Há aqui pelo menos um equívoco jurídico. A lei não diz que exercício de FC substitui o pagamento de horas extras. Ao contrário, horas extras realizadas devem ser pagas com adicional. As funções comissionadas são um plus salarial em decorrência da maior responsabilidade imposta pelas tarefas e pela qualificação diferenciada que sua execução exige. Se perguntarmos a algum juiz se ele exige trabalho além da jornada de seus subordinados servidores, a resposta será não. Se perguntarmos a algum servidor se ele foi obrigado a trabalhar além da jornada, também responderá que não e ambos estarão falando a verdade. Mas a verdade das palavras nem sempre é a verdade dos fatos. Então, por que cargas dágua servidores se sujeitam a trabalhar além da jornada legal, conquistada a duras penas por gerações passadas de trabalhadores com evidentes prejuízos à saúde? Porque sabem que, se não o fizerem, não darão conta da quantidade de serviço. Se isto acontecer, serão substituídos nas funções comissionadas.

LIMITES DESCONSIDERADOS

É impressionante ouvir depoimentos do tipo: “eu trabalho além do horário porque sou mais lento”. Ou seja, o sistema impõe uma culpa ao trabalhador por ser ele a pessoa que é. Há pessoas mais lentas, outras mais rápidas. Umas que fazem melhor o trabalho intelectual de um gabinete, por exemplo, outras que se dão melhor em outras áreas. Não existem dois indivíduos iguais no mundo. Estas diferenças devem ser respeitadas. É disso que tratam os Direitos Humanos. A lei nos garante afastamento para tratar da saúde. Mas as condições objetivas do ambiente de trabalho não permitem. Quem começa a se afastar muito passa a ser visto com reservas. “Vagabundo, não gosta de trabalhar, fica tirando licença”. Mas quem começa a trabalhar doente para não perder o lugar (e parte do salário) chegará a um ponto em que talvez não mais consiga trabalhar.

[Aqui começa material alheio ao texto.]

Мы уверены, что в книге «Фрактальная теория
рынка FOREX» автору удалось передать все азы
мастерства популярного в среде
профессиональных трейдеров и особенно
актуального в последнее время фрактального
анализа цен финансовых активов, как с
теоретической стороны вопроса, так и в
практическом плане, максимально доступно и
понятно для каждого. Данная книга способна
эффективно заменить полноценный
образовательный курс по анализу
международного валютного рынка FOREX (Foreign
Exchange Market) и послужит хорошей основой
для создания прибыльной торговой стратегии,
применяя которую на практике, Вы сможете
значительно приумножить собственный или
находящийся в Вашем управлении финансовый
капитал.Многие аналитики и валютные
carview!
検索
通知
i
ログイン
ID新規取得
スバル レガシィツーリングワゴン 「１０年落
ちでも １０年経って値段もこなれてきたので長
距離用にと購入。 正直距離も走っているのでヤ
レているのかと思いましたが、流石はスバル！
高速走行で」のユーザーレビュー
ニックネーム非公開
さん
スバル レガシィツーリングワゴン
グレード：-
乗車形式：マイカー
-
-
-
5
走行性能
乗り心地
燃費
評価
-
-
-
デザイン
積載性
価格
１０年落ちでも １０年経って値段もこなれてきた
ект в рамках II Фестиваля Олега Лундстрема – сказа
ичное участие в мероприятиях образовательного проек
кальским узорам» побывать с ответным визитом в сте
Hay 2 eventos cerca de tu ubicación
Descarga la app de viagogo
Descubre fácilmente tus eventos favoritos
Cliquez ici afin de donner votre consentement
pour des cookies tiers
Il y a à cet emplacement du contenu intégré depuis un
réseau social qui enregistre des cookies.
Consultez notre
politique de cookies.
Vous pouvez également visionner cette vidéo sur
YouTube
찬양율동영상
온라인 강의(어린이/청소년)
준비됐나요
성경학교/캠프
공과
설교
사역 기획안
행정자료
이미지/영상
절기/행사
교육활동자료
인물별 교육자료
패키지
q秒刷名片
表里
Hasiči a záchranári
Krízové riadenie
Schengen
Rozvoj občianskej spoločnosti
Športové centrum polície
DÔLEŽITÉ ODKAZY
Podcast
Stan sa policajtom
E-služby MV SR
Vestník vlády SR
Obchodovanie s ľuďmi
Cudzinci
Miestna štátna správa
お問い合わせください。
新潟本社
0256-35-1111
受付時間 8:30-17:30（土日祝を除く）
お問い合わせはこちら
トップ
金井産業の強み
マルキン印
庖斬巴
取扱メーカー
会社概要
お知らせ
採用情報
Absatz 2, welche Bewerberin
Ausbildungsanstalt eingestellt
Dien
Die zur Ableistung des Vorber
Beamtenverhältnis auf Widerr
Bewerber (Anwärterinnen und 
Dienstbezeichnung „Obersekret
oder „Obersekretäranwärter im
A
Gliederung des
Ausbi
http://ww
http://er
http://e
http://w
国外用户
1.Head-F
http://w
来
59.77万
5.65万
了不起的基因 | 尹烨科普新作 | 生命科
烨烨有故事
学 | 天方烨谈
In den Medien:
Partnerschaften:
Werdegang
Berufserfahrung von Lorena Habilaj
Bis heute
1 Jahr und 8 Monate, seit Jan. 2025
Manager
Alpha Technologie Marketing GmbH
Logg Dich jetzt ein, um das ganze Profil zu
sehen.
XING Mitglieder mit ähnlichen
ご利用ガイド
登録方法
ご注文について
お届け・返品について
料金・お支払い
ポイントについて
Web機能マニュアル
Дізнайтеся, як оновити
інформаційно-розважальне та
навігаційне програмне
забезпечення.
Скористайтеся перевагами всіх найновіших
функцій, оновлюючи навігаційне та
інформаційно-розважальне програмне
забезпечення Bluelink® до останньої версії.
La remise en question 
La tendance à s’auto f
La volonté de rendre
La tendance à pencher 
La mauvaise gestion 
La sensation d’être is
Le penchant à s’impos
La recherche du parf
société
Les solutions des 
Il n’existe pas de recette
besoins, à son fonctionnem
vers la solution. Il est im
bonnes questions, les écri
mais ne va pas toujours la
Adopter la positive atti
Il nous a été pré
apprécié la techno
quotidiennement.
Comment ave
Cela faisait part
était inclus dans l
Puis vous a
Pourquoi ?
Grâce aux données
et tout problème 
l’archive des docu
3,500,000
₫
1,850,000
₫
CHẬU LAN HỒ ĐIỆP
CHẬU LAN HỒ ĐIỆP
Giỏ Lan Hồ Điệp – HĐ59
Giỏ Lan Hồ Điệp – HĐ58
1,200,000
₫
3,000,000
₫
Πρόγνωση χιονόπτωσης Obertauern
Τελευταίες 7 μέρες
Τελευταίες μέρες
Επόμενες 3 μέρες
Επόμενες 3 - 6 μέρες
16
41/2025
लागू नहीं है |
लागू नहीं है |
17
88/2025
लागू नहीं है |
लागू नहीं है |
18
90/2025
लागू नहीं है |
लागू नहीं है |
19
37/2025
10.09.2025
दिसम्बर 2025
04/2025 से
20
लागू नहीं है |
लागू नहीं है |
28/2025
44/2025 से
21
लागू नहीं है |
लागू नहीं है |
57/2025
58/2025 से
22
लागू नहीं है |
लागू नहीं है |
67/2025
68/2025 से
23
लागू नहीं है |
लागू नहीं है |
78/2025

Nada do que foi dito até aqui é novidade para nenhum juiz ou servidor da Justiça do Trabalho catarinense. Mas todos fingem que não vêem. O importante é que as metas sejam cumpridas. E dá-lhe metas. E a tal pesquisa de clima? Esqueceu de perguntar quantas horas o servidor trabalha além da jornada. Esqueceu de perguntar quantas vezes ele trabalhou doente. Esqueceu de perguntar se ele já se sentiu pressionado a trabalhar demais. Esqueceu de perguntar quantos finais de semana por mês o servidor costuma trabalhar no tribunal ou em casa. Esqueceu de perguntar se o servidor alguma vez se sentiu assediado moralmente pela chefia. Esqueceu de perguntar tudo o que devia perguntar para saber a verdade sobre o “clima” do ambiente de trabalho. Mas encheu os bolsos de uma empresa de consultoria terceirizada. Às vezes é melhor jogar a verdade para baixo do tapete. A sociedade catarinense precisa saber o que se passa com o seu TRT.